La visite du pape Léon XIV du 6 au 9 juin a suscité un intérêt pour ce qui sera sa maison ces jours-ci à Madrid. La Nonciature apostolique, c’est-à-dire l’ambassade du Saint-Siège, n’est pas seulement un lieu diplomatique, elle a aussi servi de résidence à différents papes depuis que le siège a été transféré dans ce bâtiment en 1958, sous le pontificat de Pie XII, et l’avenue où elle se trouve a pris le nom de ce pape.
Ce changement répondait à un double besoin. D’une part, quitter l’ancien Palais du Nonce dans le Madrid des Habsbourg, un bâtiment baroque du centre historique qui n’était plus à la hauteur des exigences d’une ambassade moderne en termes d’accessibilité, de sécurité et de fonctionnalité. D’autre part, doter le Saint-Siège d’un siège diplomatique contemporain dans un nouvel axe urbain de la capitale, à Chamartín, avec de meilleures liaisons routières et plus d’espace pour regrouper les bureaux, les zones d’accueil et la résidence du nonce dans un même complexe spécialement conçu à cet effet.
Un bâtiment conçu pour la cérémonie… et la discrétion

La nouvelle nonciature, conçue par les architectes Heredero, Malumbre et Sobrini et construite par l’entreprise Huarte, a été officiellement inaugurée par le nonce Ildebrando Antoniutti, déjà installé en tant que premier résident dans ce siège moderne.
De l’extérieur, le bâtiment se présente et correspond assez bien à l’esthétique des nouveaux bâtiments officiels construits à l’époque: des volumes clairs, un jardin périphérique, un contrôle des accès et une esthétique plus proche de celle d’une ambassade contemporaine que d’un palais historique. Cette discrétion extérieure se prolonge aussi à l’intérieur, avec un espace organisé en plusieurs niveaux : un rez-de-chaussée et des zones de travail où se concentre l’activité administrative, et un étage noble où se déroulent les réceptions et où se trouvent les principaux salons ainsi que la résidence du nonce et de ses hôtes les plus illustres.
Contrairement à d’autres bâtiments représentatifs du Saint-Siège à Madrid, comme la basilique pontificale de San Miguel, de style baroque, rattachée à la nonciature et utilisée pour des cérémonies liturgiques solennelles, le siège diplomatique ne cherche pas à être une destination touristique, mais un lieu à accès contrôlé.

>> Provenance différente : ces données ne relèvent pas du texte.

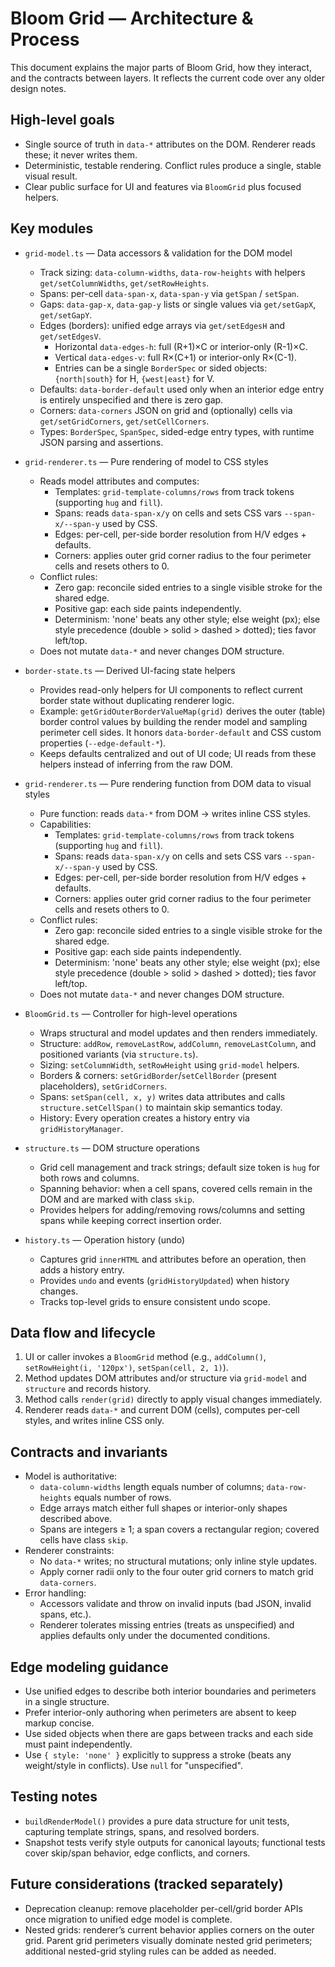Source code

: # Bloom Grid — Architecture & Process

This document explains the major parts of Bloom Grid, how they interact, and the contracts between layers. It reflects the current code over any older design notes.

## High-level goals

- Single source of truth in `data-*` attributes on the DOM. Renderer reads these; it never writes them.
- Deterministic, testable rendering. Conflict rules produce a single, stable visual result.
- Clear public surface for UI and features via `BloomGrid` plus focused helpers.

## Key modules

- `grid-model.ts` — Data accessors & validation for the DOM model

  - Track sizing: `data-column-widths`, `data-row-heights` with helpers `get/setColumnWidths`, `get/setRowHeights`.
  - Spans: per-cell `data-span-x`, `data-span-y` via `getSpan` / `setSpan`.
  - Gaps: `data-gap-x`, `data-gap-y` lists or single values via `get/setGapX`, `get/setGapY`.
  - Edges (borders): unified edge arrays via `get/setEdgesH` and `get/setEdgesV`.
    - Horizontal `data-edges-h`: full (R+1)×C or interior-only (R-1)×C.
    - Vertical `data-edges-v`: full R×(C+1) or interior-only R×(C-1).
    - Entries can be a single `BorderSpec` or sided objects: `{north|south}` for H, `{west|east}` for V.
  - Defaults: `data-border-default` used only when an interior edge entry is entirely unspecified and there is zero gap.
  - Corners: `data-corners` JSON on grid and (optionally) cells via `get/setGridCorners`, `get/setCellCorners`.
  - Types: `BorderSpec`, `SpanSpec`, sided-edge entry types, with runtime JSON parsing and assertions.

- `grid-renderer.ts` — Pure rendering of model to CSS styles

  - Reads model attributes and computes:
    - Templates: `grid-template-columns/rows` from track tokens (supporting `hug` and `fill`).
    - Spans: reads `data-span-x/y` on cells and sets CSS vars `--span-x/--span-y` used by CSS.
    - Edges: per-cell, per-side border resolution from H/V edges + defaults.
    - Corners: applies outer grid corner radius to the four perimeter cells and resets others to 0.
  - Conflict rules:
    - Zero gap: reconcile sided entries to a single visible stroke for the shared edge.
    - Positive gap: each side paints independently.
    - Determinism: 'none' beats any other style; else weight (px); else style precedence (double > solid > dashed > dotted); ties favor left/top.
  - Does not mutate `data-*` and never changes DOM structure.

- `border-state.ts` — Derived UI-facing state helpers

  - Provides read-only helpers for UI components to reflect current border state without duplicating renderer logic.
  - Example: `getGridOuterBorderValueMap(grid)` derives the outer (table) border control values by building the render model and sampling perimeter cell sides. It honors `data-border-default` and CSS custom properties (`--edge-default-*`).
  - Keeps defaults centralized and out of UI code; UI reads from these helpers instead of inferring from the raw DOM.

- `grid-renderer.ts` — Pure rendering function from DOM data to visual styles

  - Pure function: reads `data-*` from DOM → writes inline CSS styles.
  - Capabilities:
    - Templates: `grid-template-columns/rows` from track tokens (supporting `hug` and `fill`).
    - Spans: reads `data-span-x/y` on cells and sets CSS vars `--span-x/--span-y` used by CSS.
    - Edges: per-cell, per-side border resolution from H/V edges + defaults.
    - Corners: applies outer grid corner radius to the four perimeter cells and resets others to 0.
  - Conflict rules:
    - Zero gap: reconcile sided entries to a single visible stroke for the shared edge.
    - Positive gap: each side paints independently.
    - Determinism: 'none' beats any other style; else weight (px); else style precedence (double > solid > dashed > dotted); ties favor left/top.
  - Does not mutate `data-*` and never changes DOM structure.

- `BloomGrid.ts` — Controller for high-level operations

  - Wraps structural and model updates and then renders immediately.
  - Structure: `addRow`, `removeLastRow`, `addColumn`, `removeLastColumn`, and positioned variants (via `structure.ts`).
  - Sizing: `setColumnWidth`, `setRowHeight` using `grid-model` helpers.
  - Borders & corners: `setGridBorder`/`setCellBorder` (present placeholders), `setGridCorners`.
  - Spans: `setSpan(cell, x, y)` writes data attributes and calls `structure.setCellSpan()` to maintain skip semantics today.
  - History: Every operation creates a history entry via `gridHistoryManager`.

- `structure.ts` — DOM structure operations

  - Grid cell management and track strings; default size token is `hug` for both rows and columns.
  - Spanning behavior: when a cell spans, covered cells remain in the DOM and are marked with class `skip`.
  - Provides helpers for adding/removing rows/columns and setting spans while keeping correct insertion order.

- `history.ts` — Operation history (undo)
  - Captures grid `innerHTML` and attributes before an operation, then adds a history entry.
  - Provides `undo` and events (`gridHistoryUpdated`) when history changes.
  - Tracks top-level grids to ensure consistent undo scope.

## Data flow and lifecycle

1. UI or caller invokes a `BloomGrid` method (e.g., `addColumn()`, `setRowHeight(i, '120px')`, `setSpan(cell, 2, 1)`).
2. Method updates DOM attributes and/or structure via `grid-model` and `structure` and records history.
3. Method calls `render(grid)` directly to apply visual changes immediately.
4. Renderer reads `data-*` and current DOM (cells), computes per-cell styles, and writes inline CSS only.

## Contracts and invariants

- Model is authoritative:
  - `data-column-widths` length equals number of columns; `data-row-heights` equals number of rows.
  - Edge arrays match either full shapes or interior-only shapes described above.
  - Spans are integers ≥ 1; a span covers a rectangular region; covered cells have class `skip`.
- Renderer constraints:
  - No `data-*` writes; no structural mutations; only inline style updates.
  - Apply corner radii only to the four outer grid corners to match grid `data-corners`.
- Error handling:
  - Accessors validate and throw on invalid inputs (bad JSON, invalid spans, etc.).
  - Renderer tolerates missing entries (treats as unspecified) and applies defaults only under the documented conditions.

## Edge modeling guidance

- Use unified edges to describe both interior boundaries and perimeters in a single structure.
- Prefer interior-only authoring when perimeters are absent to keep markup concise.
- Use sided objects when there are gaps between tracks and each side must paint independently.
- Use `{ style: 'none' }` explicitly to suppress a stroke (beats any weight/style in conflicts). Use `null` for "unspecified".

## Testing notes

- `buildRenderModel()` provides a pure data structure for unit tests, capturing template strings, spans, and resolved borders.
- Snapshot tests verify style outputs for canonical layouts; functional tests cover skip/span behavior, edge conflicts, and corners.

## Future considerations (tracked separately)

- Deprecation cleanup: remove placeholder per-cell/grid border APIs once migration to unified edge model is complete.
- Nested grids: renderer’s current behavior applies corners on the outer grid. Parent grid perimeters visually dominate nested grid perimeters; additional nested-grid styling rules can be added as needed.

Il n’y a pas de visites guidées ni d’ouverture au grand public, et les images qui filtrent se limitent généralement à des réceptions spécifiques ou à des photos officielles de signature d’accords.
Même si les plans détaillés ne sont pas divulgués pour des raisons de sécurité, les descriptions historiques de l’ancienne Nonciature et d’autres sièges similaires permettent de s’en faire une idée. La distribution s’articule autour d’un grand couloir périphérique, de bureaux alignés vers la cour intérieure et d’une succession de pièces qui passent du plus protocolaire au plus intime à mesure que l’on avance. Les zones de travail regroupent la Chancellerie, la Chancellerie et la Collecte, des services chargés de traiter les dispenses, les nominations, les grâces et toute la bureaucratie qui relie Rome aux diocèses espagnols.
Sur les murs, on trouve généralement, comme dans ce genre de résidences, des portraits de pontifes, des cartes et des documents encadrés, ainsi que des crucifix et des petits autels qui rappellent que, contrairement à d’autres ambassades, ici, la diplomatie et la dimension religieuse vont de pair.
Le quartier résidentiel : la « maison » du pape

Dans la partie la plus intime du bâtiment se trouve la résidence du nonce apostolique et les chambres réservées aux hôtes de haut rang, comme le pape lors de son séjour à Madrid. Cette zone — à laquelle seul un cercle très restreint de personnes a accès — comprend la chambre principale, un petit salon, un bureau privé, une salle à manger et, dans certains cas, une chapelle domestique où le nonce peut célébrer la messe quotidienne.
Les chroniques sur les anciennes nonciatures à Madrid évoquent des intérieurs austères, où la fonctionnalité et la sobriété priment sur le luxe ostentatoire : mobilier classique, sols en bois ou en marbre, couleurs neutres et décoration religieuse discrète mais omniprésente. On peut s’attendre à ce que la nonciature de Pie XII respecte ces mêmes critères.